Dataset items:
------------------------------------------------------------
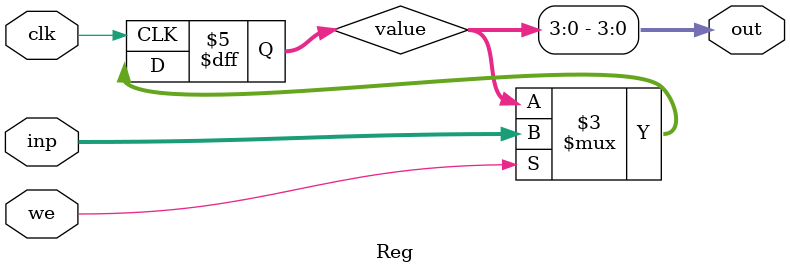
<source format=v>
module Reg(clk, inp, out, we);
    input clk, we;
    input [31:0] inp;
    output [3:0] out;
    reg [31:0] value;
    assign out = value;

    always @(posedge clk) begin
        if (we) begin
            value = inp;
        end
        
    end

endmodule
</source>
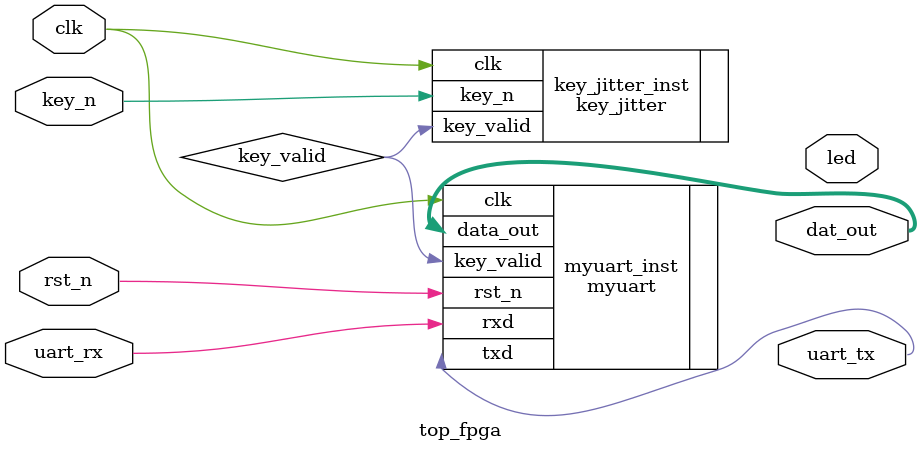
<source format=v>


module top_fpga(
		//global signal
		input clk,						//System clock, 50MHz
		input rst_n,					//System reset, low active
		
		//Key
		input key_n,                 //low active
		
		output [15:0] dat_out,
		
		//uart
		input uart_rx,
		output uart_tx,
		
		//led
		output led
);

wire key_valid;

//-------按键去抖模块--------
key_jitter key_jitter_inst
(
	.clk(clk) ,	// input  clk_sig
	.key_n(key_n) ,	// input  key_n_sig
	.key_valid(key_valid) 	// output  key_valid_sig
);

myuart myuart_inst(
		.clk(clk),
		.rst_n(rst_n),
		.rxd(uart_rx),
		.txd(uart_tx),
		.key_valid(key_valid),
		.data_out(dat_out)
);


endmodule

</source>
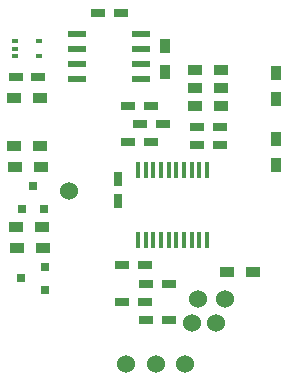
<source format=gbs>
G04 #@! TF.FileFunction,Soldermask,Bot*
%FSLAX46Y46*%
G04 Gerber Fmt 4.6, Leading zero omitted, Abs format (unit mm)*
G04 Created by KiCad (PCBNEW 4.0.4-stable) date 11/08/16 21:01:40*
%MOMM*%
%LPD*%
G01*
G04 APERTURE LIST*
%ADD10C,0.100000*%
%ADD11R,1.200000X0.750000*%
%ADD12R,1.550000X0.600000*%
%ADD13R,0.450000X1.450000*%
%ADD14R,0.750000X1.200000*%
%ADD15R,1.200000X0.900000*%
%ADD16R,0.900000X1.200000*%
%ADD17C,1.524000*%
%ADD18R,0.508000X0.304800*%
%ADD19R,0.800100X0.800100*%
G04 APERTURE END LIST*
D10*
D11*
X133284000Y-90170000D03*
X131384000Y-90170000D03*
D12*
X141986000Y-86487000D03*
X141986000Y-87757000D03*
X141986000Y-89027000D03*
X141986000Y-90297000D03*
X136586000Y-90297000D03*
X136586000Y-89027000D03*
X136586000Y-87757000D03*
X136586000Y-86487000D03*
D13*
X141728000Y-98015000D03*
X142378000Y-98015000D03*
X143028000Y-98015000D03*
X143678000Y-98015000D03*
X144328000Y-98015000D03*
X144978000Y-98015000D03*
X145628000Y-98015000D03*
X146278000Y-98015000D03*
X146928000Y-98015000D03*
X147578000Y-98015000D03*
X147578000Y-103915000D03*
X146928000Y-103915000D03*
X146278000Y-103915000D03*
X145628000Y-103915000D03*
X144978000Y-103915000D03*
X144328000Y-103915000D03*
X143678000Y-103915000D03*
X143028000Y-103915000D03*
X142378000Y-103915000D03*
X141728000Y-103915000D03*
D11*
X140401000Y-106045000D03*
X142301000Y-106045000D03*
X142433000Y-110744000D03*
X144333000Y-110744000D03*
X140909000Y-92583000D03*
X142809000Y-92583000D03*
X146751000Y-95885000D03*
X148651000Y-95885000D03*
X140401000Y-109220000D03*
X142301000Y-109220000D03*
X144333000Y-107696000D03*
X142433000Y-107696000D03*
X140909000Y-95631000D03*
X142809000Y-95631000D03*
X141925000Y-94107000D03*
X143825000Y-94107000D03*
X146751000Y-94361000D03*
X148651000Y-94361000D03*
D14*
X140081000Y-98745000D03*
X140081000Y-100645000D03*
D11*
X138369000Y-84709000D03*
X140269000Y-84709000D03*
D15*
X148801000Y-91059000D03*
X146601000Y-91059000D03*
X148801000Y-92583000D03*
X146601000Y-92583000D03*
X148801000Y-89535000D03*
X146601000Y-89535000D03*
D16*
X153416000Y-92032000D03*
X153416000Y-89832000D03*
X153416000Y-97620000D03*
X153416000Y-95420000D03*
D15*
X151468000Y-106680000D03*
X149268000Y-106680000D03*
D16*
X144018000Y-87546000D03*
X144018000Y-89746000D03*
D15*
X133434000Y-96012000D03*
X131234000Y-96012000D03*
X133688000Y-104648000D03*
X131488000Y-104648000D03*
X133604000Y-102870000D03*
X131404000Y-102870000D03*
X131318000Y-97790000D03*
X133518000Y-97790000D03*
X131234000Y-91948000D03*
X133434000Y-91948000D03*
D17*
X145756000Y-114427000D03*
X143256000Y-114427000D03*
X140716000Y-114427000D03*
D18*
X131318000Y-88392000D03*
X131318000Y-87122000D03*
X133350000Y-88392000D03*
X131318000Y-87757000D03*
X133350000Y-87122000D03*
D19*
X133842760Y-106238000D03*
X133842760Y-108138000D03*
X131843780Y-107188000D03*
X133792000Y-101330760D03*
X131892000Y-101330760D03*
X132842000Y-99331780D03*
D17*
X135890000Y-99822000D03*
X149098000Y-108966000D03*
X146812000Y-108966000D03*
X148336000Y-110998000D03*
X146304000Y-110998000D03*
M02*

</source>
------------------------------------------------------------
→ TASK
Repeat the data above word for word, without pictures.

→ ANSWER TO THIS TASK
<source format=v>
module Reg(clk, inp, out, we);
    input clk, we;
    input [31:0] inp;
    output [3:0] out;
    reg [31:0] value;
    assign out = value;

    always @(posedge clk) begin
        if (we) begin
            value = inp;
        end
        
    end

endmodule
</source>
<source format=v>


module top_fpga(
		//global signal
		input clk,						//System clock, 50MHz
		input rst_n,					//System reset, low active
		
		//Key
		input key_n,                 //low active
		
		output [15:0] dat_out,
		
		//uart
		input uart_rx,
		output uart_tx,
		
		//led
		output led
);

wire key_valid;

//-------按键去抖模块--------
key_jitter key_jitter_inst
(
	.clk(clk) ,	// input  clk_sig
	.key_n(key_n) ,	// input  key_n_sig
	.key_valid(key_valid) 	// output  key_valid_sig
);

myuart myuart_inst(
		.clk(clk),
		.rst_n(rst_n),
		.rxd(uart_rx),
		.txd(uart_tx),
		.key_valid(key_valid),
		.data_out(dat_out)
);


endmodule

</source>
<source format=gbs>
G04 #@! TF.FileFunction,Soldermask,Bot*
%FSLAX46Y46*%
G04 Gerber Fmt 4.6, Leading zero omitted, Abs format (unit mm)*
G04 Created by KiCad (PCBNEW 4.0.4-stable) date 11/08/16 21:01:40*
%MOMM*%
%LPD*%
G01*
G04 APERTURE LIST*
%ADD10C,0.100000*%
%ADD11R,1.200000X0.750000*%
%ADD12R,1.550000X0.600000*%
%ADD13R,0.450000X1.450000*%
%ADD14R,0.750000X1.200000*%
%ADD15R,1.200000X0.900000*%
%ADD16R,0.900000X1.200000*%
%ADD17C,1.524000*%
%ADD18R,0.508000X0.304800*%
%ADD19R,0.800100X0.800100*%
G04 APERTURE END LIST*
D10*
D11*
X133284000Y-90170000D03*
X131384000Y-90170000D03*
D12*
X141986000Y-86487000D03*
X141986000Y-87757000D03*
X141986000Y-89027000D03*
X141986000Y-90297000D03*
X136586000Y-90297000D03*
X136586000Y-89027000D03*
X136586000Y-87757000D03*
X136586000Y-86487000D03*
D13*
X141728000Y-98015000D03*
X142378000Y-98015000D03*
X143028000Y-98015000D03*
X143678000Y-98015000D03*
X144328000Y-98015000D03*
X144978000Y-98015000D03*
X145628000Y-98015000D03*
X146278000Y-98015000D03*
X146928000Y-98015000D03*
X147578000Y-98015000D03*
X147578000Y-103915000D03*
X146928000Y-103915000D03*
X146278000Y-103915000D03*
X145628000Y-103915000D03*
X144978000Y-103915000D03*
X144328000Y-103915000D03*
X143678000Y-103915000D03*
X143028000Y-103915000D03*
X142378000Y-103915000D03*
X141728000Y-103915000D03*
D11*
X140401000Y-106045000D03*
X142301000Y-106045000D03*
X142433000Y-110744000D03*
X144333000Y-110744000D03*
X140909000Y-92583000D03*
X142809000Y-92583000D03*
X146751000Y-95885000D03*
X148651000Y-95885000D03*
X140401000Y-109220000D03*
X142301000Y-109220000D03*
X144333000Y-107696000D03*
X142433000Y-107696000D03*
X140909000Y-95631000D03*
X142809000Y-95631000D03*
X141925000Y-94107000D03*
X143825000Y-94107000D03*
X146751000Y-94361000D03*
X148651000Y-94361000D03*
D14*
X140081000Y-98745000D03*
X140081000Y-100645000D03*
D11*
X138369000Y-84709000D03*
X140269000Y-84709000D03*
D15*
X148801000Y-91059000D03*
X146601000Y-91059000D03*
X148801000Y-92583000D03*
X146601000Y-92583000D03*
X148801000Y-89535000D03*
X146601000Y-89535000D03*
D16*
X153416000Y-92032000D03*
X153416000Y-89832000D03*
X153416000Y-97620000D03*
X153416000Y-95420000D03*
D15*
X151468000Y-106680000D03*
X149268000Y-106680000D03*
D16*
X144018000Y-87546000D03*
X144018000Y-89746000D03*
D15*
X133434000Y-96012000D03*
X131234000Y-96012000D03*
X133688000Y-104648000D03*
X131488000Y-104648000D03*
X133604000Y-102870000D03*
X131404000Y-102870000D03*
X131318000Y-97790000D03*
X133518000Y-97790000D03*
X131234000Y-91948000D03*
X133434000Y-91948000D03*
D17*
X145756000Y-114427000D03*
X143256000Y-114427000D03*
X140716000Y-114427000D03*
D18*
X131318000Y-88392000D03*
X131318000Y-87122000D03*
X133350000Y-88392000D03*
X131318000Y-87757000D03*
X133350000Y-87122000D03*
D19*
X133842760Y-106238000D03*
X133842760Y-108138000D03*
X131843780Y-107188000D03*
X133792000Y-101330760D03*
X131892000Y-101330760D03*
X132842000Y-99331780D03*
D17*
X135890000Y-99822000D03*
X149098000Y-108966000D03*
X146812000Y-108966000D03*
X148336000Y-110998000D03*
X146304000Y-110998000D03*
M02*

</source>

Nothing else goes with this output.